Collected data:
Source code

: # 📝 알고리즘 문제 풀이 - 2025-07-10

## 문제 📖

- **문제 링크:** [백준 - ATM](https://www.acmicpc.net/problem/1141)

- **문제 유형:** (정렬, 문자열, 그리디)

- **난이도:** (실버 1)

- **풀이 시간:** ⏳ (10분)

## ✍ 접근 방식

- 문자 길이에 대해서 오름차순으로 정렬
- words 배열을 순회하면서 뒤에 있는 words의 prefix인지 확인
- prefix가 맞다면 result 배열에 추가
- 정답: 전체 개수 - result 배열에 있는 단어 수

## EXERCISE OBJECTIVE
Could you give again exactly the lines from the line containing "- **문제 유형:** (정렬, 문자열, 그리디)" through the final line of the data above, and no others?

## YOUR RESPONSE
- **문제 유형:** (정렬, 문자열, 그리디)

- **난이도:** (실버 1)

- **풀이 시간:** ⏳ (10분)

## ✍ 접근 방식

- 문자 길이에 대해서 오름차순으로 정렬
- words 배열을 순회하면서 뒤에 있는 words의 prefix인지 확인
- prefix가 맞다면 result 배열에 추가
- 정답: 전체 개수 - result 배열에 있는 단어 수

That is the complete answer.